Saving Tensor Datasets

Because tensor datasets rely on Datasets-specific extension types, they can only be saved in formats that preserve Arrow metadata (currently only Parquet). In addition, single-column tensor datasets can be saved in NumPy format.

# Read a multi-column example dataset.
ds = ray.data.read_parquet("example://parquet_images_mini")
# -> Dataset(num_blocks=3, num_rows=3,
#            schema={image: TensorDtype(shape=(128, 128, 3), dtype=uint8), label: object})

# You can write the dataset to Parquet.
ds.write_parquet("/tmp/some_path")

# And you can read it back.
read_ds = ray.data.read_parquet("/tmp/some_path")
print(read_ds.schema())
# -> image: extension<arrow.py_extension_type<ArrowTensorType>>
#    label: string
# Read a single-column example dataset.
ds = ray.data.read_numpy("example://mnist_subset.npy")
# -> Dataset(num_blocks=1, num_rows=3,
#            schema={__value__: ArrowTensorType(shape=(28, 28), dtype=uint8)})

# You can write the dataset to Parquet.
ds.write_numpy("/tmp/some_path")

# And you can read it back.
read_ds = ray.data.read_numpy("/tmp/some_path")
print(read_ds.schema())
# -> __value__: extension<arrow.py_extension_type<ArrowTensorType>>

Ragged Tensor Support

Ragged tensors, i.e. tensors with non-uniform dimensions, pop up in NLP (textual sentences/documents of different lengths, N-grams), computer vision (images of differing resolution, ssd300_vgg16 detection outputs), and audio ML (differing durations). Datasets has basic support for ragged tensors, namely tensors that are a collection (batch) of variably-shaped subtensors, e.g. a batch of images of differing sizes or a batch of sentences of differing lengths.

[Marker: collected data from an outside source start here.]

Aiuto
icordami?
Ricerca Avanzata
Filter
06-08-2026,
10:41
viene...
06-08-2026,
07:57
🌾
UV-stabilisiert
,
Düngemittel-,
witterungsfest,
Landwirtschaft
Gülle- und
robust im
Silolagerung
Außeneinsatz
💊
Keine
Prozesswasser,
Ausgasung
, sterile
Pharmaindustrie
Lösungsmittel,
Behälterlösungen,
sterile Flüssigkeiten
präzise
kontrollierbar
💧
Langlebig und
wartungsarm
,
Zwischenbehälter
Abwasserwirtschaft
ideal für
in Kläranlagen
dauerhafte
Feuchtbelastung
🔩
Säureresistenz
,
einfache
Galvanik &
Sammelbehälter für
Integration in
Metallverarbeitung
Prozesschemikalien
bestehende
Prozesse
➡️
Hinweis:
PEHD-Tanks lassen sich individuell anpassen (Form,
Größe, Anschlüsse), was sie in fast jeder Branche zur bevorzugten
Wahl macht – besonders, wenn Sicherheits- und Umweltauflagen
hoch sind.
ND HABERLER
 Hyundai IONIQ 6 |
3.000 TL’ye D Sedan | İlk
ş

# Create a Dataset of variable-shaped tensors.
arr = np.array([np.ones((2, 2)), np.ones((3, 3))], dtype=object)
ds = ray.data.from_numpy([arr, arr])
# -> Dataset(num_blocks=2, num_rows=4,
#            schema={__value__: ArrowVariableShapedTensorType(dtype=double)})

ds.take(2)
# -> [array([[1., 1.],
#            [1., 1.]]),
#     array([[1., 1., 1.],
#            [1., 1., 1.],
#            [1., 1., 1.]])]

These variable-shaped tensors can be exchanged with popular training frameworks that support ragged tensors, such as TensorFlow.

# Convert Ray Dataset to a TensorFlow Dataset.
tf_ds = ds.to_tf(
    batch_size=2,
    output_signature=tf.RaggedTensorSpec(shape=(None, None, None), dtype=tf.float64),
)
# Iterate through the tf.RaggedTensors.
for ragged_tensor in tf_ds:
    print(ragged_tensor)
# -> <tf.RaggedTensor [[[1.0, 1.0], [1.0, 1.0]],
#     [[1.0, 1.0, 1.0], [1.0, 1.0, 1.0], [1.0, 1.0, 1.0]]]>
#    <tf.RaggedTensor [[[1.0, 1.0], [1.0, 1.0]],
#     [[1.0, 1.0, 1.0], [1.0, 1.0, 1.0], [1.0, 1.0, 1.0]]]>

Disabling Tensor Extension Casting

To disable automatic casting of Pandas and Arrow arrays to TensorArray, run the code below.

from ray.data.context import DatasetContext

ctx = DatasetContext.get_current()
ctx.enable_tensor_extension_casting = False

Limitations

The following are current limitations of tensor datasets.

  • Arbitrarily nested/ragged tensors are not supported. Only tensors with all uniform dimensions (i.e. a fully well-defined shape) and tensors representing a collection of variable-shaped tensor elements (e.g. a collection of images with different shapes) are supported; arbitrary raggedness and nested ragged tensors is not supported.